TITLE=Specific Antibody and the T-Cell Response Elicited by BNT162b2 Boosting After Two ChAdOx1 nCoV-19 in Common Variable Immunodeficiency

JOURNAL=Frontiers in Immunology

VOLUME=Volume 13 - 2022

YEAR=2022

URL=https://www.frontiersin.org/journals/immunology/articles/10.3389/fimmu.2022.907125

DOI=10.3389/fimmu.2022.907125

ISSN=1664-3224

ABSTRACT=Common variable immunodeficiency (CVID) patients have markedly decreased immune response to vaccinations. In this study we evaluated humoral and T cell-mediated responses against severe acute respiratory syndrome coronavirus-2 (SARS-Cov-2) with additional flow cytometric changes in CVID patients receiving booster vaccination with BNT162b2 after two ChAdOx1 nCoV-19. The BNT162b2 vaccine raised the anti-spike protein S immunoglobulin G over the cut-off value from 70% to 83% in CVID, anti-neutralizing antibody had been raised over a cut-off value from 70% to 80% but post-boosting levels were significantly less in both tests than in healthy controls (*p=0.02; **p=0.009 respectively).
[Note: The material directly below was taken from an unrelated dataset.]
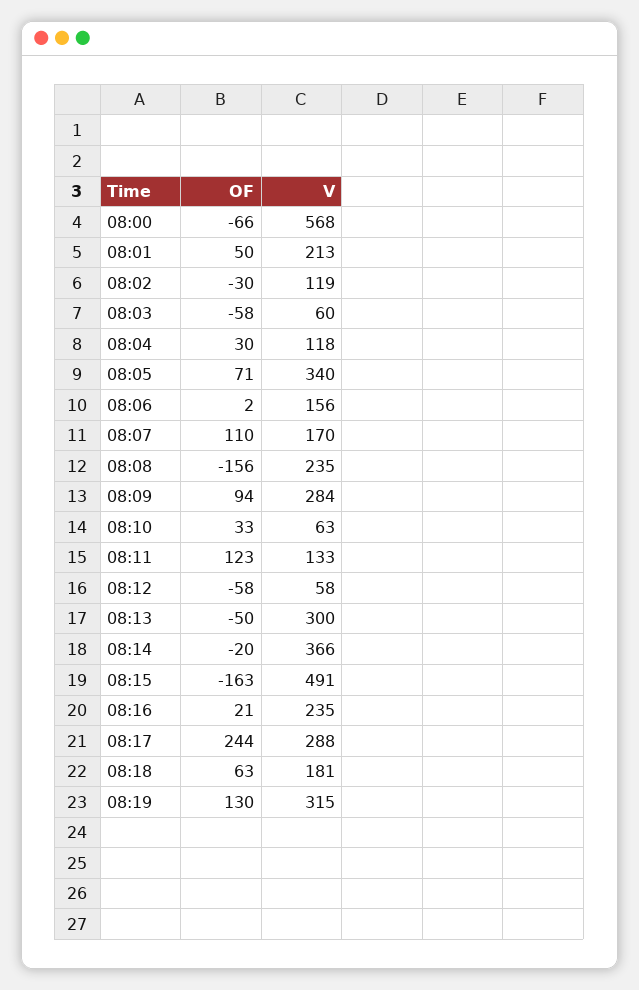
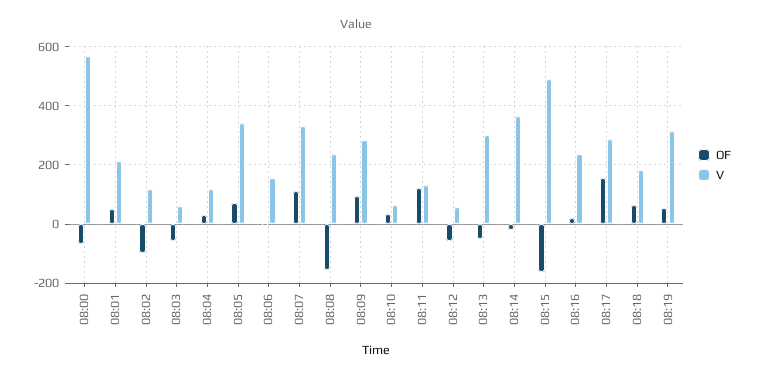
OF, 08:02: -30 -> -100
V, 08:07: 170 -> 325
OF, 08:17: 244 -> 150
OF, 08:19: 130 -> 50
Anti-SARS-CoV-2 immunoglobulin A became less positive in CVID after boosting, but the difference was not significant. The cumulative interferon-γ positive T cell response by ELISpot was over the cut-off value in 53% of the tested individuals and raised to 83% after boosting. This and flow cytometric control of cumulative CD4+ and CD8+ virus-specific T cell absolute counts in CVID were also statistically not different from healthy individuals.  Additional flow cytometric measures for CD45+ lymphocytes, CD3+, and CD19+ cells have not shown significant differences from controls except for lower CD4+T cell counts at both time points (**p=0.003; **p=0.002), in parallel CD4+ virus-specific T-cell ratio was significantly lower in CVID patients at the first time point (*p: 0.03). After boosting, in more than 33 % of both CVID patients and healthy controls, we detected a decrease in absolute lymphocyte, CD3+ T cell, CD3+CD4+, and CD3+CD8+ subset counts, moreover, the decrease of CD19+ B and CD16+56+ natural killer cell counts as well. Natural killer cell counts were significantly lower compared to controls before and after boosting (*p=0.02, *p=0.02). CVID patients receiving immunosuppressive therapy in a year or stem cell transplantation in two years had even worse responses in anti-spike, anti-neutralizing antibody, CD3+CD4+T, CD19+ B, and natural killer cell counts than the whole CVID patient group.  Vaccinations had few side effects. Based on these data, CVID patients receiving booster vaccination with BNT162b2 after two ChadOx1 show an impressive immune response, but the duration of the immune response together with covid morbidity data needs further investigations among these patients.